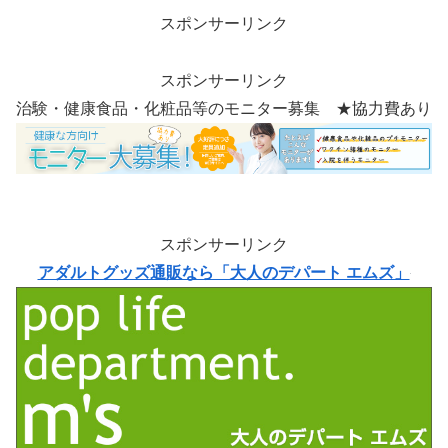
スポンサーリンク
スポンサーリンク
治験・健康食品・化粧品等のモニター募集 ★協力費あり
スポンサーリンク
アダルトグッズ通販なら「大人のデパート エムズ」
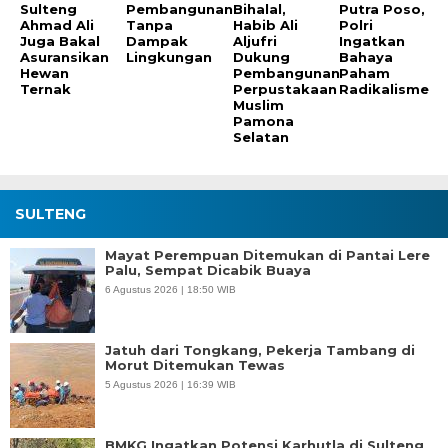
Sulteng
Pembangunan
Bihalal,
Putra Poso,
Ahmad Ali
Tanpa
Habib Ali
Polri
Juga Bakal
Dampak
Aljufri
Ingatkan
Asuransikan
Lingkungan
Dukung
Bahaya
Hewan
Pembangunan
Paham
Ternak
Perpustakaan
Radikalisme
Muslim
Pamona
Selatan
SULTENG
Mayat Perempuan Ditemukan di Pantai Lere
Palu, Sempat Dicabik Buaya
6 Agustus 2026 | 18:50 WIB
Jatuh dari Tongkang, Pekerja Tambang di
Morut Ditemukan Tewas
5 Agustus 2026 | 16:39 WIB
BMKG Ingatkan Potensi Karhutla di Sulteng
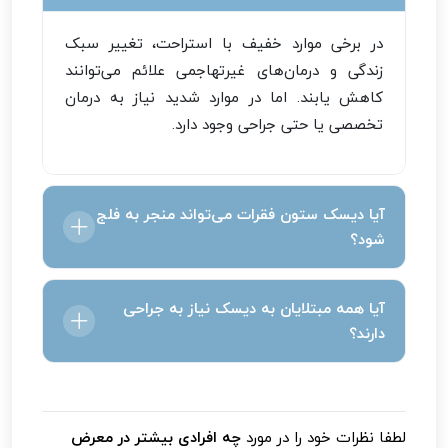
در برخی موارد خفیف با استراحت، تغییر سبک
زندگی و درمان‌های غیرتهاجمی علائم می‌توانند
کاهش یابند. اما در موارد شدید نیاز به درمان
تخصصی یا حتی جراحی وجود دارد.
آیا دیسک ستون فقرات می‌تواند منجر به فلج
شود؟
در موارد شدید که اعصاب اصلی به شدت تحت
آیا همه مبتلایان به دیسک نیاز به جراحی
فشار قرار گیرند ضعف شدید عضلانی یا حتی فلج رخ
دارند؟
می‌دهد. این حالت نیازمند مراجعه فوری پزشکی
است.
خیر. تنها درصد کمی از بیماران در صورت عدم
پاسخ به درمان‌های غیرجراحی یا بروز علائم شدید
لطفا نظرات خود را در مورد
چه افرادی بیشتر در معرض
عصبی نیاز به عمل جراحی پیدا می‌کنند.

* * *

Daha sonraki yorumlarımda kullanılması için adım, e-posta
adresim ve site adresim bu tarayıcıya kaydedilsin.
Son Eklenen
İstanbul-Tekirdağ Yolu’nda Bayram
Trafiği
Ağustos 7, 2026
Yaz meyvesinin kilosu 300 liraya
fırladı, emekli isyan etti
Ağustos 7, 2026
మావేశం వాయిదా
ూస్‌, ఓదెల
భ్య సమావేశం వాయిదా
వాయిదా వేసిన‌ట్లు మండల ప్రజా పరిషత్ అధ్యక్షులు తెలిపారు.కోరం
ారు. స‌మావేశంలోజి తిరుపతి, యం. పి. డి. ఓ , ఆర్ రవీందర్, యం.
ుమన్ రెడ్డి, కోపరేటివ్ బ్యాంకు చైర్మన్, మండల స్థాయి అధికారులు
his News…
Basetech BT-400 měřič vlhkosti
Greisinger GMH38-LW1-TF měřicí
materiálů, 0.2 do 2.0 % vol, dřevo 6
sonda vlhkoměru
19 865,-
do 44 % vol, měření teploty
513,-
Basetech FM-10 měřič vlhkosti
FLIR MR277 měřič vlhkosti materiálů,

* * *

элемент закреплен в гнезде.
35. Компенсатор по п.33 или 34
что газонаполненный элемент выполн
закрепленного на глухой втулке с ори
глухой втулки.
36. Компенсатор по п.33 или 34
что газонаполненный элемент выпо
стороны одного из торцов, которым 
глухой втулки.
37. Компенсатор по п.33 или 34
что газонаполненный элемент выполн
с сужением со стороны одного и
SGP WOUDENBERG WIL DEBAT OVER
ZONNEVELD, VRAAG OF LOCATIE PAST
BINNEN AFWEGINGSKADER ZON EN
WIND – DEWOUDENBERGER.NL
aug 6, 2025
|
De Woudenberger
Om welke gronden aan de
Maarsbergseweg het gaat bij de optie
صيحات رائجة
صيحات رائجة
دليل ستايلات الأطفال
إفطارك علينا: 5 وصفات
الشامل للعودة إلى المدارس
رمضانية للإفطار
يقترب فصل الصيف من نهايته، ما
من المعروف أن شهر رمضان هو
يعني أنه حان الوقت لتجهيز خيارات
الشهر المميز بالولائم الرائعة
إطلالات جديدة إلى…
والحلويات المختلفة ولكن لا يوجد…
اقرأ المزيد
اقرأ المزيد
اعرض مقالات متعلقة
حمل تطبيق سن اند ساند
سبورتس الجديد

* * *

> _Task directions_
Look through the listing above and give the number of lines containing the string "شدید", with nothing else.

> _Exercise answer_
4